Вот только один пример… 3 августа 1812 года над русским городом Смоленском нависла смертельная опасность. В результате наступательных действий армии Багратиона и Барклая-де-Толли удалились от Смоленска, и Наполеон, воспользовавшись этим, решил ворваться в город.
Ближе всех к Смоленску оказался в то время 7-й пехотный корпус генерал-лейтенанта Николая Николаевича Раевского. Раевский быстро вернулся в предместья и стал готовиться к переправе на левую сторону Днепра, чтобы преградить путь французам. И тут к нему подъехал Беннигсен, состоявший в то время советником при штабе Барклая-де-Толли. Обрисовав обстановку в самых мрачных красках, Беннигсен стал убеждать Раевского воздержаться от решительных действий, не брать на противоположный берег артиллерии, чтобы не потерять ее, да и не спешить с переправой войск. Барон уверял, что Раевский идет на верную гибель, что ему не устоять против натиска французов и город защищать совершенно бессмысленно.
Николай Николаевич писал впоследствии: «Сей совет несообразен был с тогдашним моим действительно безнадежным положением. Надобно было воспользоваться всеми средствами, находившимися в моей власти, и я слишком чувствовал, что дело идет не о сохранении нескольких орудий, но о спасении главных сил России, а может быть, и самой России. Я вполне чувствовал, что долг мой — скорее погибнуть со всем моим отрядом, нежели позволить неприятелю отрезать армии наши от всяких сообщений с Москвою».
Раевский не послушался совета Беннигсена. Он поступил, как велела ему совесть, как велел долг перед отечеством. Он остановил врага и удерживал Смоленск до подхода к нему русских армий. А что было бы, если бы Беннигсен не советовал, а приказывал, как делал это на Бородинском поле, имея такое право? Наполеон, находясь в ссылке на острове св. Елены и размышляя над событиями той войны, ответил на такой вопрос: «Пятнадцатитысячному русскому отряду, случайно находившемуся в Смоленске, выпала честь защищать этот город в продолжении суток, что дало Барклаю-де-Толли время прибыть на следующий день. Если бы французская армия успела врасплох овладеть Смоленском, то она переправилась бы там через Днепр и атаковала бы в тыл русскую армию, в то время разделенную и шедшую в беспорядке. Сего решительного удара совершить не удалось…»
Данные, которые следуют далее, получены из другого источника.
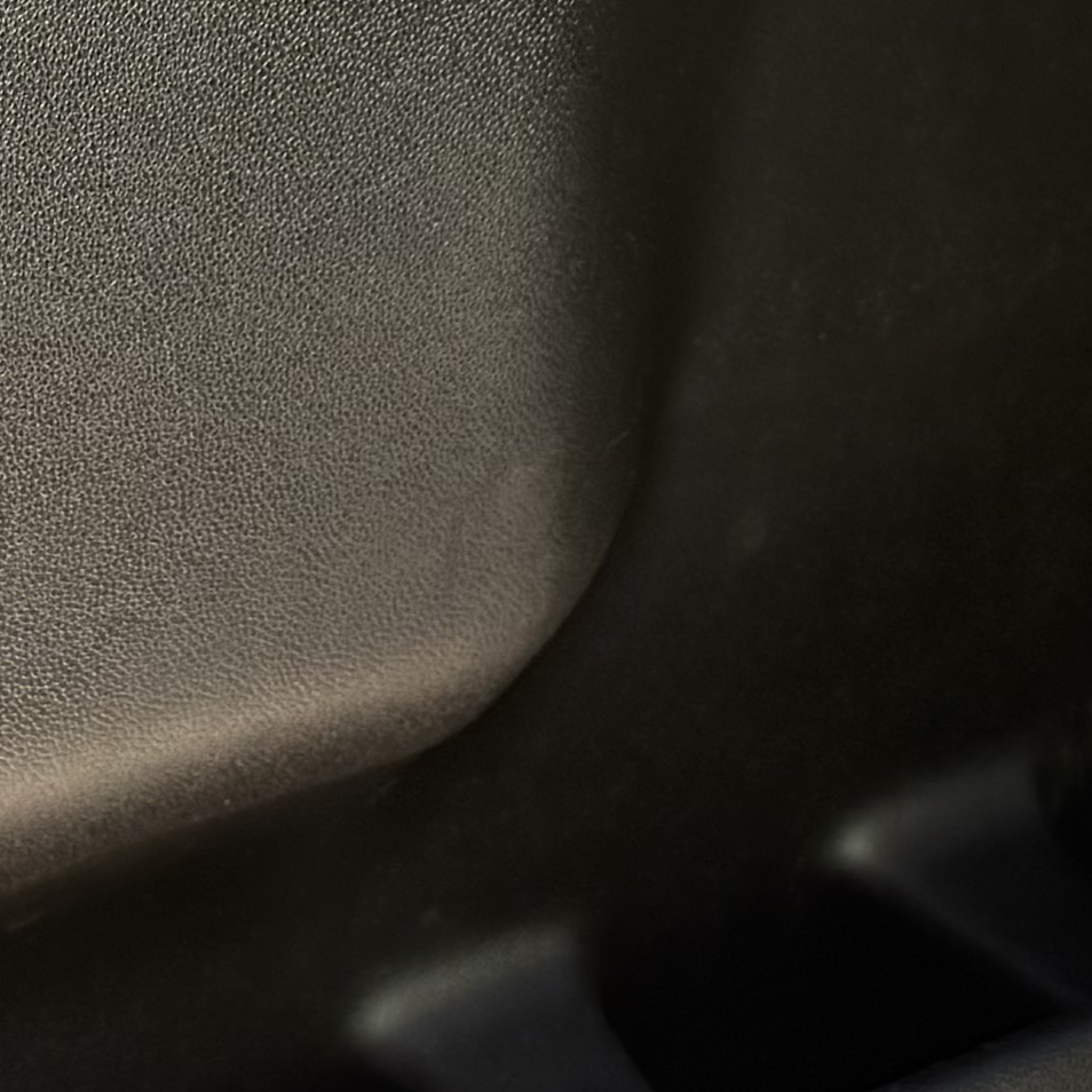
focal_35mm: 127
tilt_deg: -21.0
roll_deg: -4.7
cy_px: -184
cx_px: 43
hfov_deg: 13.6
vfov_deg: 13.4
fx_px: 4533
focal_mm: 6.76
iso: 125
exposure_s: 1/243
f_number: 1.78
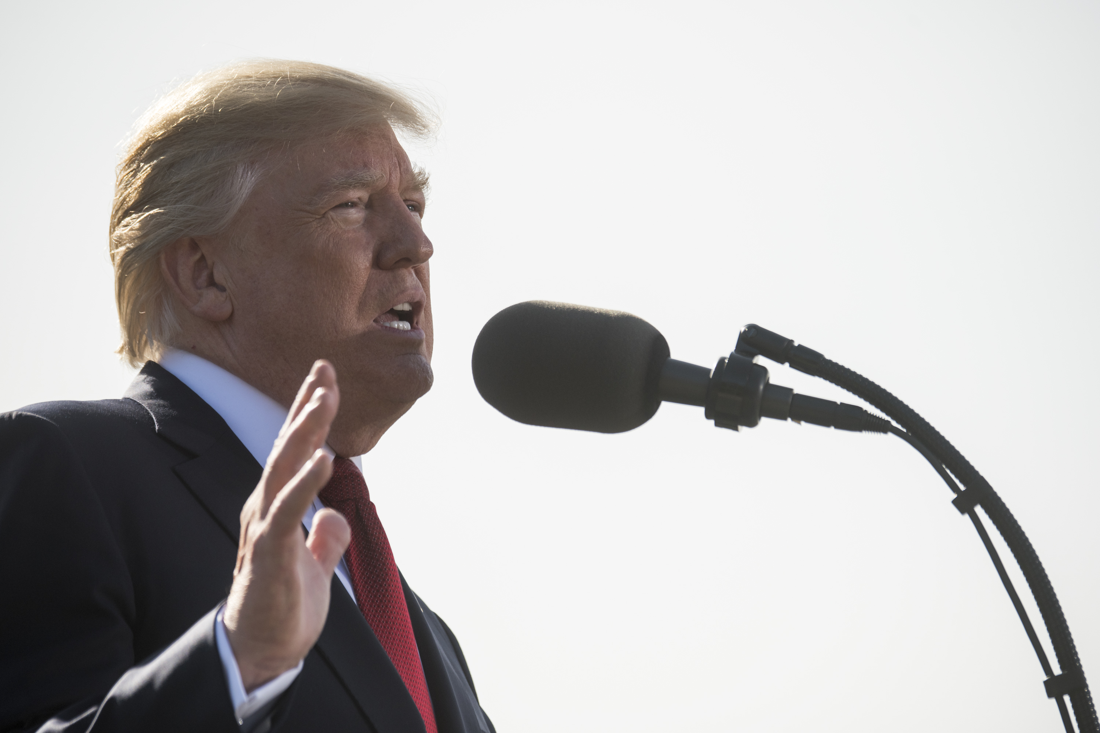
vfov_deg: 4.7
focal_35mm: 290
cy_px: 366
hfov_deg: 7.1
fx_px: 8860
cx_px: 550
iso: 250
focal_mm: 290
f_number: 5.6
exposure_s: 1/1600
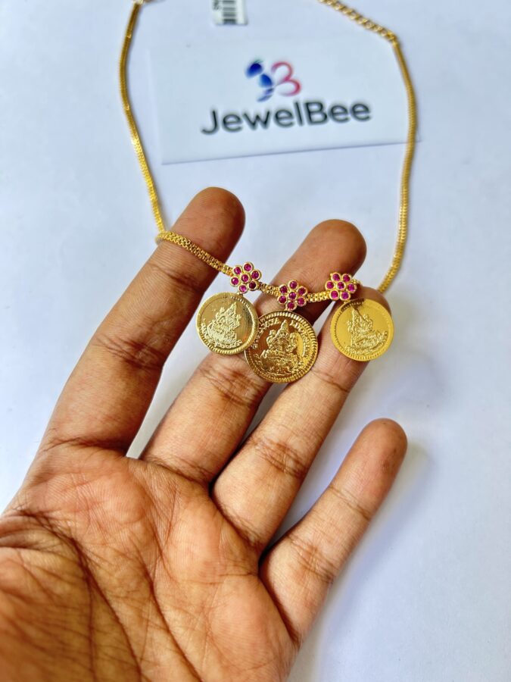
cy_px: 341
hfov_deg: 53.1
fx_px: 512
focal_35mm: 26
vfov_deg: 67.3
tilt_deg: -69.9
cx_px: 256
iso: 80
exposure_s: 1/50
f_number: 1.5
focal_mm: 5.7
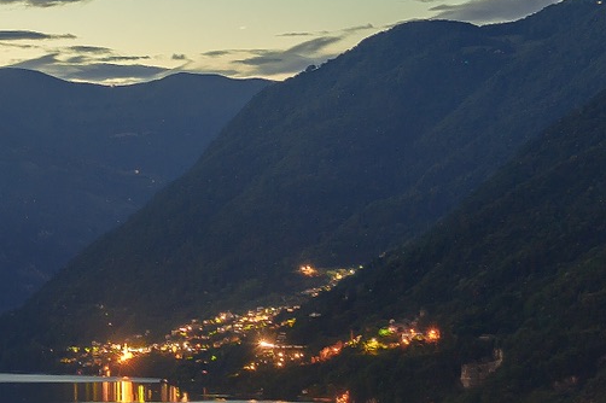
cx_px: -297
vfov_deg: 7.4
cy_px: -37
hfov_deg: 10.8
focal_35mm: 184
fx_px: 3095
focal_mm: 40
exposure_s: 30
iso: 100
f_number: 5
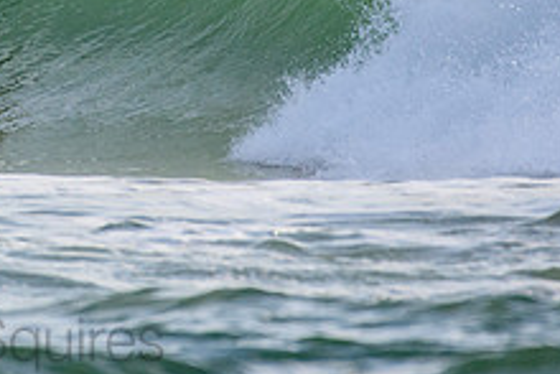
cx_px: -33
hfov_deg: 1.0
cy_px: -83
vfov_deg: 0.7
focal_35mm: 1979
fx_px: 30804
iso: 640
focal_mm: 500
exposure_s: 1/2000
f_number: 5.6
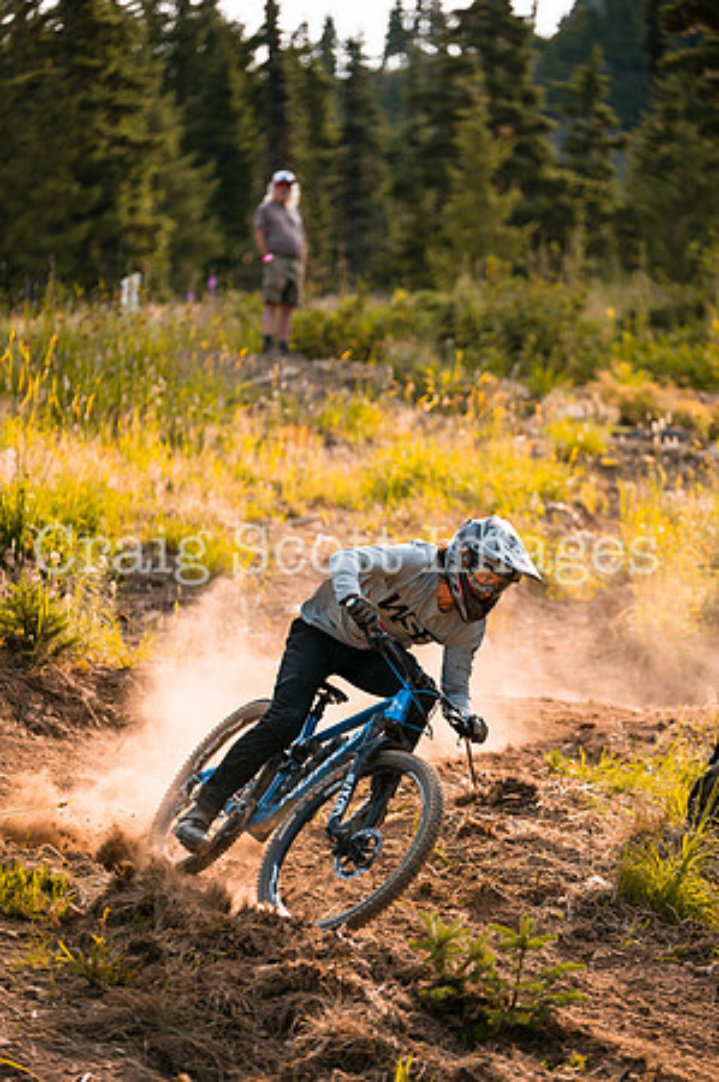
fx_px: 4204
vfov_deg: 14.7
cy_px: 541
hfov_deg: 9.8
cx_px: 360
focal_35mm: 140
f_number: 2.8
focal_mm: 140
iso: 200
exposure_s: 1/1250
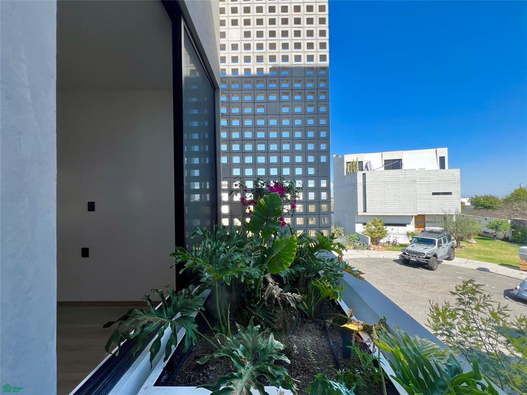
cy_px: 198
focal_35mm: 13
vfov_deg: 89.9
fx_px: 198
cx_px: 264
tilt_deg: +0.3
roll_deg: +0.6
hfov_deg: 106.2
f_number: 1.8
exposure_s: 1/492
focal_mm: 1.57
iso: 32
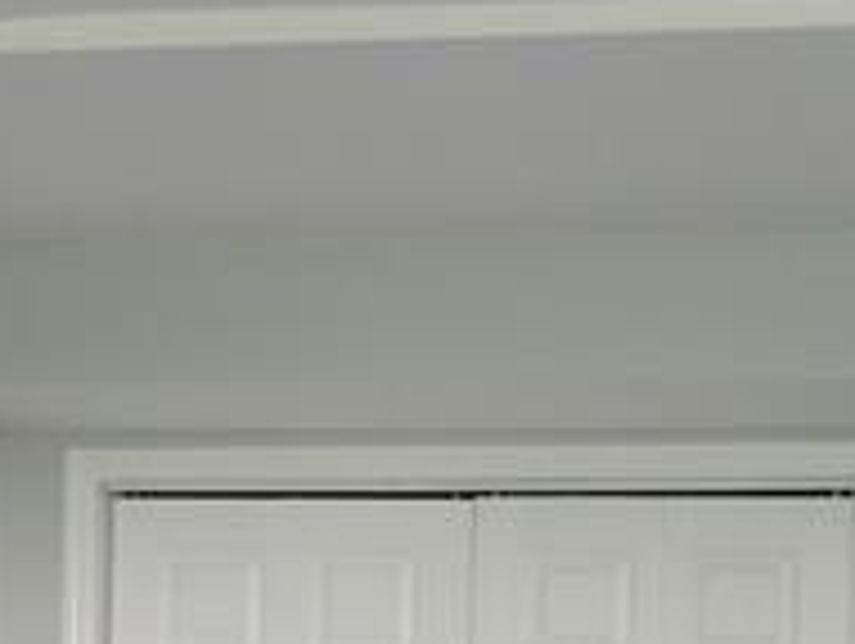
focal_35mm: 84
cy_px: 887
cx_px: 806
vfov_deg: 16.4
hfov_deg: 22.6
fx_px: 2077
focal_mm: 4.5
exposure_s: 1/30
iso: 180
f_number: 3.7
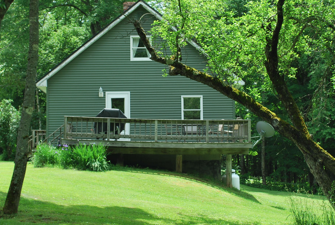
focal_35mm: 69
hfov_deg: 29.3
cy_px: 86
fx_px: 641
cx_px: 172
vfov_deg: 19.9
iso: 100
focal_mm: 29
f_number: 6.3
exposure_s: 1/160
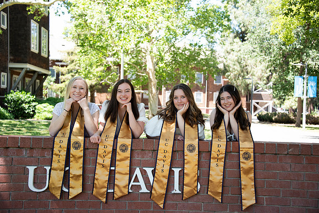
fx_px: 443
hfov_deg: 39.6
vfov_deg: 27.0
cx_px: 160
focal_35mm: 50
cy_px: 106
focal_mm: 50
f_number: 4.5
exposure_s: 1/500
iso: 640
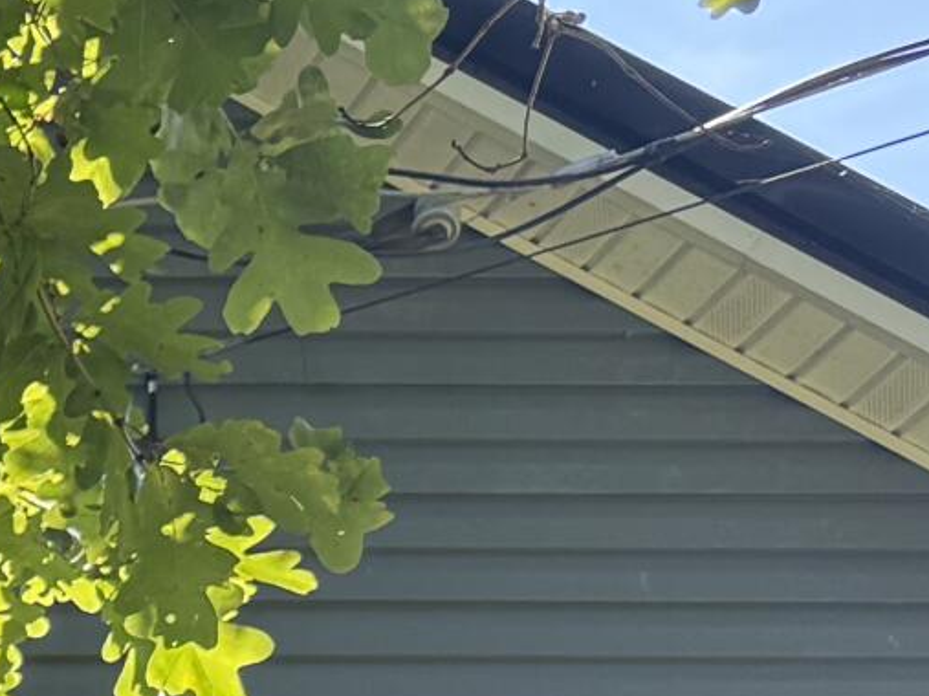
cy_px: 1436
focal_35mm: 142
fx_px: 3810
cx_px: -1173
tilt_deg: +8.7
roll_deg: -1.6
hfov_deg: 11.8
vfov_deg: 9.7
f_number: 1.78
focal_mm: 6.76
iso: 100
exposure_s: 1/412
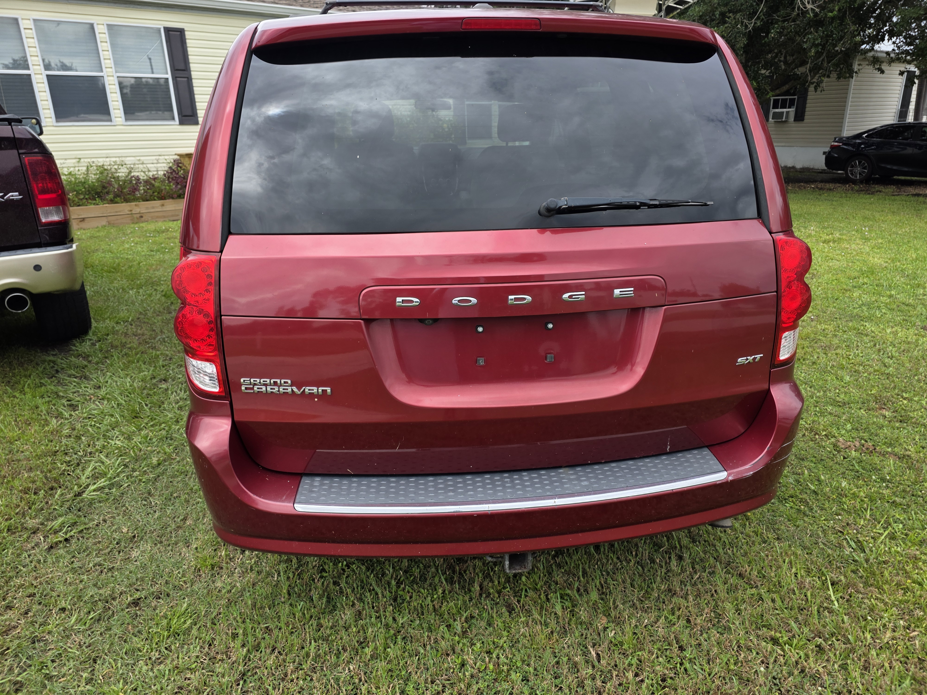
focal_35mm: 23
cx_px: 464
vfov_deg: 58.9
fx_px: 616
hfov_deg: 73.9
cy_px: 348
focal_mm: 6.3
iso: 80
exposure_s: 1/2607
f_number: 1.7
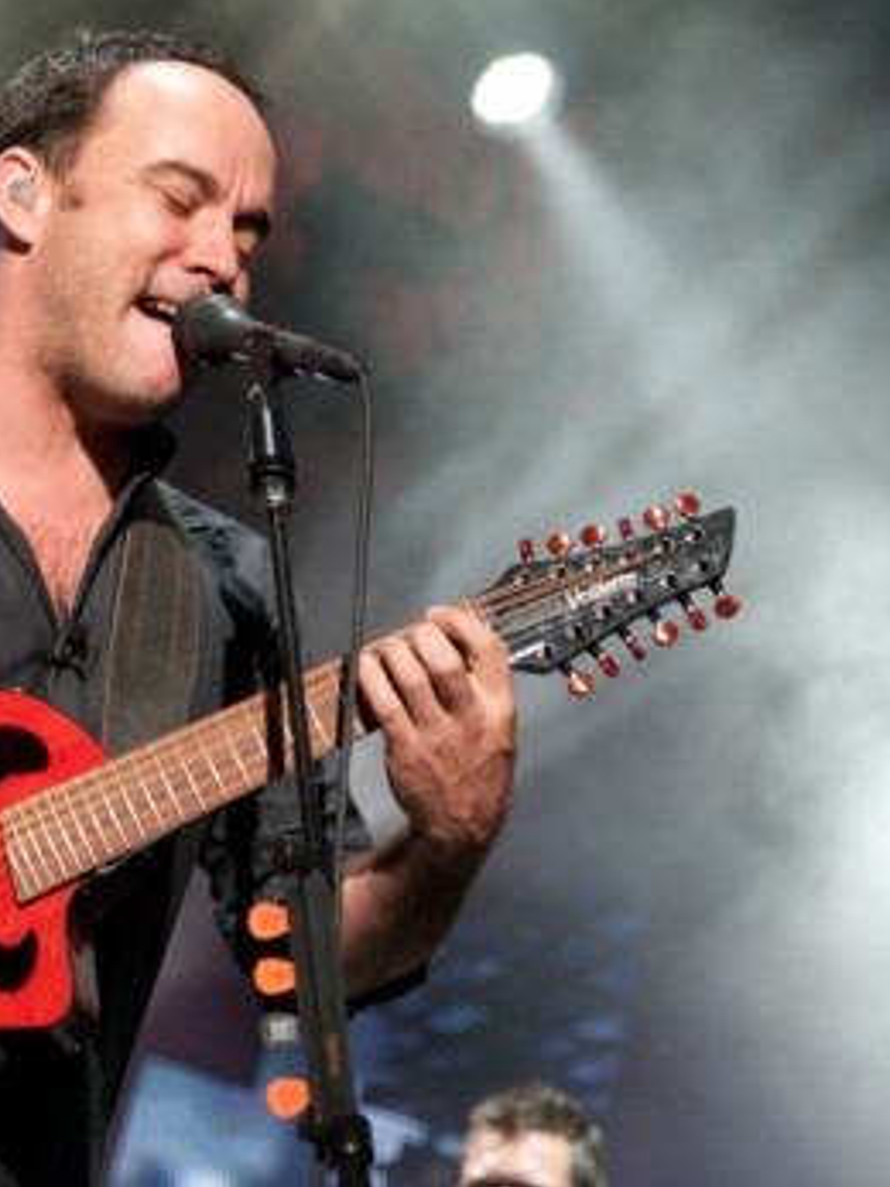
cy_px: 592
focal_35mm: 131
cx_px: 17
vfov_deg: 15.1
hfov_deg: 11.2
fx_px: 4494
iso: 800
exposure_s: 1/125
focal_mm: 60
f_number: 3.8
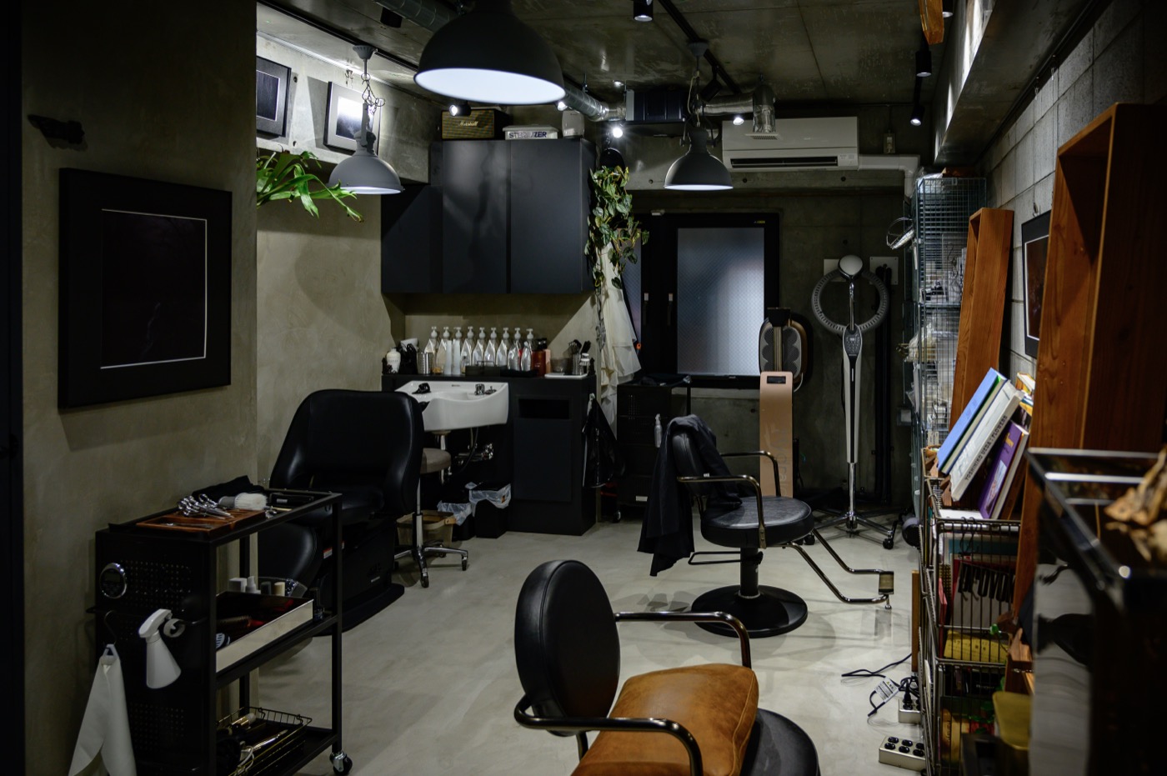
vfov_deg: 53.1
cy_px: 388
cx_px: 584
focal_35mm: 24
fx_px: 777
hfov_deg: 73.8
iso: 800
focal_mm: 24
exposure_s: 1/125
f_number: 4
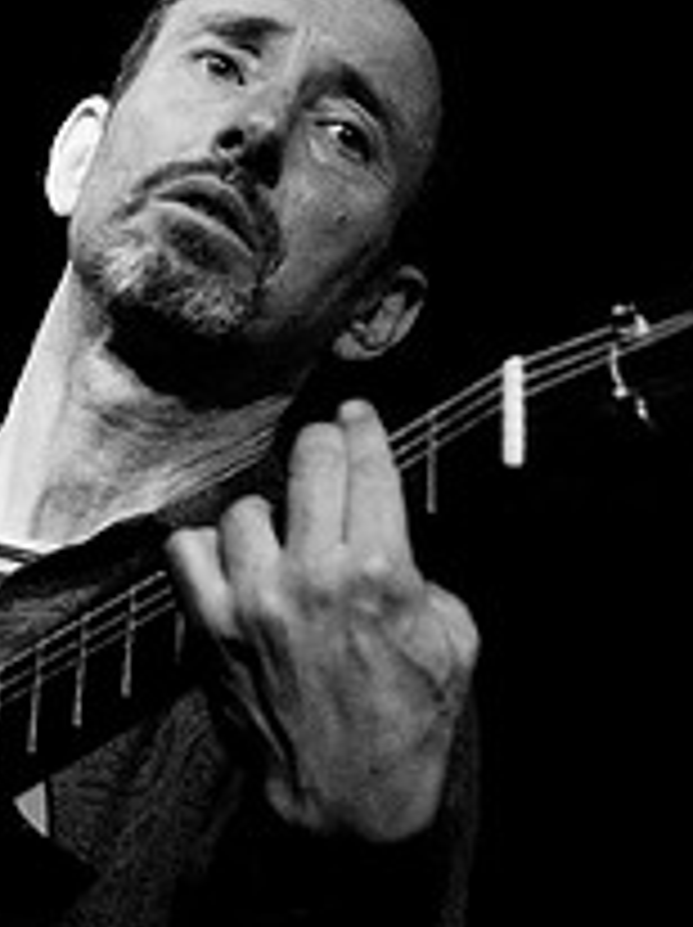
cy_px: 484
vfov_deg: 13.9
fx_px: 3808
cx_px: -207
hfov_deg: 10.2
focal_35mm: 142
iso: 800
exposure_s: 1/100
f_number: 2.8
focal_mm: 35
Не дал его совершить генерал Раевский, о котором Багратион сказал тогда: «Я обязан многим генералу Раевскому, он, командуя корпусом, дрался храбро». А Денис Давыдов, в то время командовавший эскадроном Ахтырского гусарского полка, выразился более определенно: «…Гибель Раевского причинила бы взятие Смоленска и немедленно после сего истребления наших армий», — и добавлял далее, что без этого великого дня не могло быть «ни Бородинского сражения, ни Тарутинской позиции, ни спасения России».
Все это отчетливо понимал Раевский и потому шел смело навстречу численно превосходящему врагу, чтобы отстоять город, спасти армию и спасти Россию. И потому о Николае Николаевиче говорили, что он был в Смоленске щит — в Париже меч России.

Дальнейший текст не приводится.